Introduction
AI Hedge Fund is an open-source project that demonstrates how multiple AI agents can collaborate to analyze stocks the way a real hedge fund research team would. It is designed as an educational and experimental framework, not a production trading system.
What AI Hedge Fund Does
- Runs a team of specialized AI agents that each perform a distinct role in stock analysis
- Simulates fundamental analysis by examining financial statements, ratios, and intrinsic value models
- Performs technical analysis using price action, moving averages, and momentum indicators
- Conducts sentiment analysis by processing recent news and market commentary
- Combines all agent outputs through a risk manager agent that produces a final buy/hold/sell signal with reasoning
Architecture Overview
The system uses a multi-agent orchestration pattern where each agent is an LLM with a specialized system prompt and access to financial data tools. A portfolio manager agent delegates research tasks to sub-agents (fundamentals, technicals, sentiment, valuation), each of which queries financial APIs, processes the data, and returns structured analysis. The risk manager then synthesizes all perspectives, weighs conflicting signals, and outputs a final recommendation with a confidence score. The entire pipeline runs as a sequential workflow coordinated through Python.

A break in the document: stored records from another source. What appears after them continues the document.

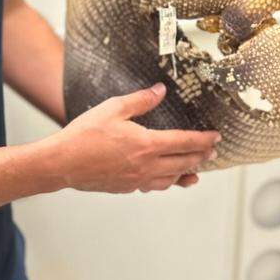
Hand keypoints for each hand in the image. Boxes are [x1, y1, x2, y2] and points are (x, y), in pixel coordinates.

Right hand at [50, 82, 220, 193]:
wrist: (63, 163)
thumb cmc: (85, 135)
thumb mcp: (113, 108)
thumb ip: (140, 100)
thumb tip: (160, 91)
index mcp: (146, 144)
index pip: (185, 142)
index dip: (203, 140)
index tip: (215, 137)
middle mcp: (146, 166)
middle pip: (183, 163)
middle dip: (200, 157)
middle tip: (211, 152)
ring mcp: (137, 180)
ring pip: (171, 179)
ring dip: (186, 173)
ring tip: (196, 170)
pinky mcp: (126, 187)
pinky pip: (154, 186)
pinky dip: (166, 182)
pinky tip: (165, 178)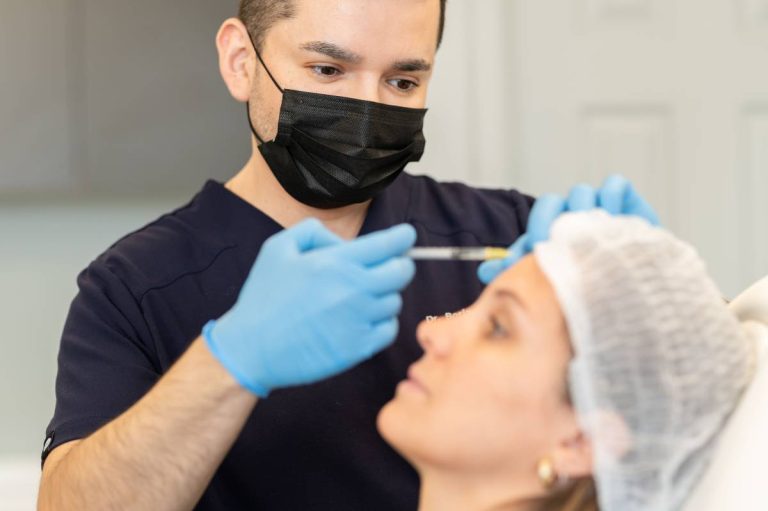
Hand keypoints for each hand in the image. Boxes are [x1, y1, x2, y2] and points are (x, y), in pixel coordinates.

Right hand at [203, 219, 416, 396]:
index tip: (405, 237)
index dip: (403, 237)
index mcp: (336, 263)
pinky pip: (389, 329)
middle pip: (402, 272)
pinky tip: (361, 319)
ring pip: (395, 301)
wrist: (251, 348)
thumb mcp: (278, 248)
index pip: (389, 244)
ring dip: (384, 295)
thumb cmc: (263, 297)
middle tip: (385, 267)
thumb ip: (314, 231)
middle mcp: (353, 290)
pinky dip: (381, 322)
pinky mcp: (358, 348)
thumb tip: (345, 242)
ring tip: (359, 298)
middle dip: (398, 264)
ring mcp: (358, 321)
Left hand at [477, 175, 658, 283]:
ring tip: (591, 234)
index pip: (533, 224)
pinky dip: (613, 196)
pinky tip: (615, 216)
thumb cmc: (593, 288)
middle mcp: (574, 218)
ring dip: (583, 210)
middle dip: (550, 222)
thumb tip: (483, 272)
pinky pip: (615, 185)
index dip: (531, 235)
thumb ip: (518, 271)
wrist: (641, 295)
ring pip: (581, 193)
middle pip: (552, 203)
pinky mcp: (626, 202)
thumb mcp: (553, 283)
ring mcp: (599, 208)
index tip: (532, 252)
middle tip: (555, 243)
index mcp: (554, 233)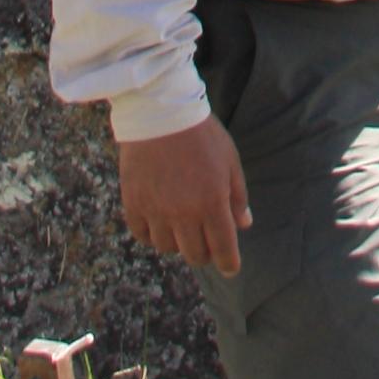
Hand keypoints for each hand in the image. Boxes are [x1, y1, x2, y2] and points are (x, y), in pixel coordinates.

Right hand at [117, 115, 253, 275]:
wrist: (161, 111)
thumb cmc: (202, 135)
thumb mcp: (229, 161)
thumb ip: (237, 197)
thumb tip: (244, 225)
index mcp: (212, 203)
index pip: (223, 249)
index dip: (229, 263)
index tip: (230, 267)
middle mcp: (184, 213)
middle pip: (195, 255)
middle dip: (205, 252)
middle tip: (206, 239)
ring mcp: (156, 211)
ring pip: (168, 248)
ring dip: (178, 241)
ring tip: (181, 223)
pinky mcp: (134, 204)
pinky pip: (143, 236)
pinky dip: (152, 234)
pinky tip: (159, 219)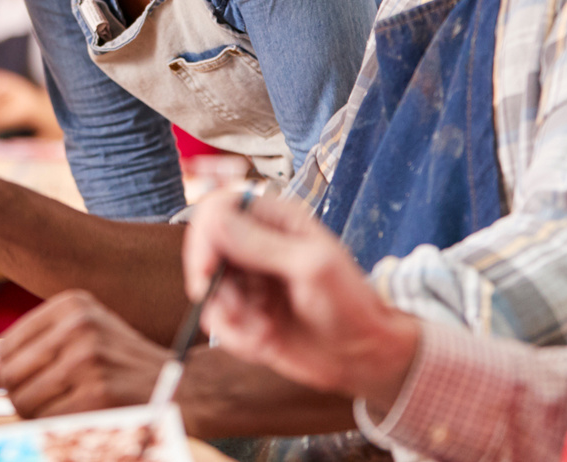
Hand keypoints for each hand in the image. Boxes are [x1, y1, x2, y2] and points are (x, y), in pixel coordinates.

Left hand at [0, 289, 166, 417]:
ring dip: (38, 416)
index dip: (10, 374)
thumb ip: (27, 355)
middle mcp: (79, 325)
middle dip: (22, 398)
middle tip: (56, 401)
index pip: (6, 346)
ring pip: (24, 401)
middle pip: (11, 375)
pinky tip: (80, 418)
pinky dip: (55, 428)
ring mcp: (88, 359)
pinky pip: (47, 421)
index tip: (31, 383)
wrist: (184, 387)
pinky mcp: (98, 394)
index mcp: (73, 304)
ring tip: (70, 407)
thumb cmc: (123, 366)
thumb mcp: (80, 342)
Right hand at [183, 191, 421, 412]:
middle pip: (204, 249)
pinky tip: (264, 341)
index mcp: (275, 220)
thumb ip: (260, 244)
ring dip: (228, 316)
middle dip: (213, 285)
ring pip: (206, 289)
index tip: (207, 269)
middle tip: (235, 311)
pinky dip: (234, 337)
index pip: (219, 208)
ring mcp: (248, 280)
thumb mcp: (311, 268)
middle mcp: (255, 245)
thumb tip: (214, 220)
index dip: (205, 235)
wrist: (362, 356)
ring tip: (262, 331)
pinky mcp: (244, 312)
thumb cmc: (350, 304)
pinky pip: (217, 321)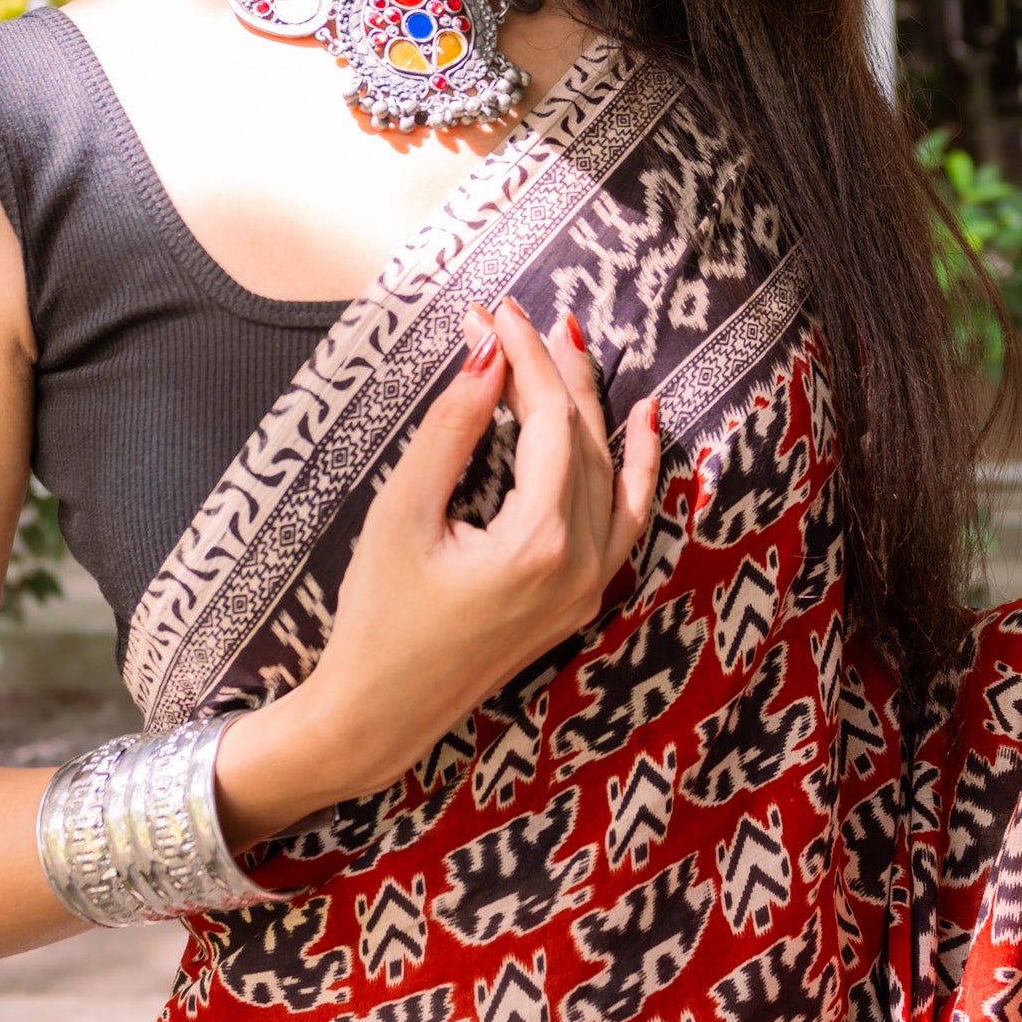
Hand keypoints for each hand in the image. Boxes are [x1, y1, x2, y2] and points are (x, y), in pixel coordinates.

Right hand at [215, 300, 659, 845]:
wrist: (378, 713)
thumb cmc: (378, 614)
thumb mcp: (404, 510)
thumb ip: (452, 425)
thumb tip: (487, 350)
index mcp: (540, 543)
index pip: (549, 419)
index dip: (525, 356)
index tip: (493, 308)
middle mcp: (582, 565)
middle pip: (583, 438)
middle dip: (552, 368)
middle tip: (518, 314)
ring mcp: (589, 587)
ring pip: (609, 472)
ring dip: (591, 404)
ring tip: (570, 343)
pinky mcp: (581, 599)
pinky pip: (628, 519)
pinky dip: (638, 467)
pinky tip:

Self-Hosting & Configuration
- Clone the repository and install Python dependencies via pip
- Provide an OpenAI API key in the
.envfile for LLM inference - Provide a Financial Datasets API key for accessing stock market data
- Configure which ticker symbols to analyze via command-line arguments
- Optionally adjust agent prompts in the source to customize analysis style or add new agents
Key Features
- Transparent reasoning: each agent shows its full chain of thought before the final signal
- Modular agent design makes it straightforward to add or remove analyst roles
- Supports backtesting mode to evaluate signal quality against historical data
- Works with any ticker available through the Financial Datasets API
- Clean Python codebase that serves as a reference implementation for multi-agent financial applications
Comparison with Similar Tools
- FinGPT — focuses on fine-tuning LLMs on financial data; AI Hedge Fund uses prompt-based agents with no fine-tuning
- AutoGen (Microsoft) — general-purpose multi-agent framework; AI Hedge Fund is purpose-built for financial research with domain-specific agents
- CrewAI — generic agent orchestration; AI Hedge Fund provides pre-built financial analyst roles and data integrations out of the box
- OpenBB — terminal and SDK for financial data access; AI Hedge Fund adds an LLM reasoning layer on top of data retrieval
- QuantConnect / Zipline — algorithmic trading platforms with backtesting; AI Hedge Fund emphasizes LLM-driven qualitative analysis rather than quantitative strategies
FAQ
Q: Can I use this for real trading? A: The project is explicitly educational. The authors warn against using it for actual trading decisions without extensive validation and risk controls.
Q: Which LLM providers are supported? A: The default setup uses OpenAI models. The codebase can be adapted to use other providers by modifying the LLM client configuration.
Q: How does it get financial data? A: It uses the Financial Datasets API to pull income statements, balance sheets, price history, and news. You need a valid API key.
Q: Can I add my own analysis agents? A: Yes. Each agent is a self-contained Python module with a system prompt and tool definitions. You can create new agents by following the existing pattern.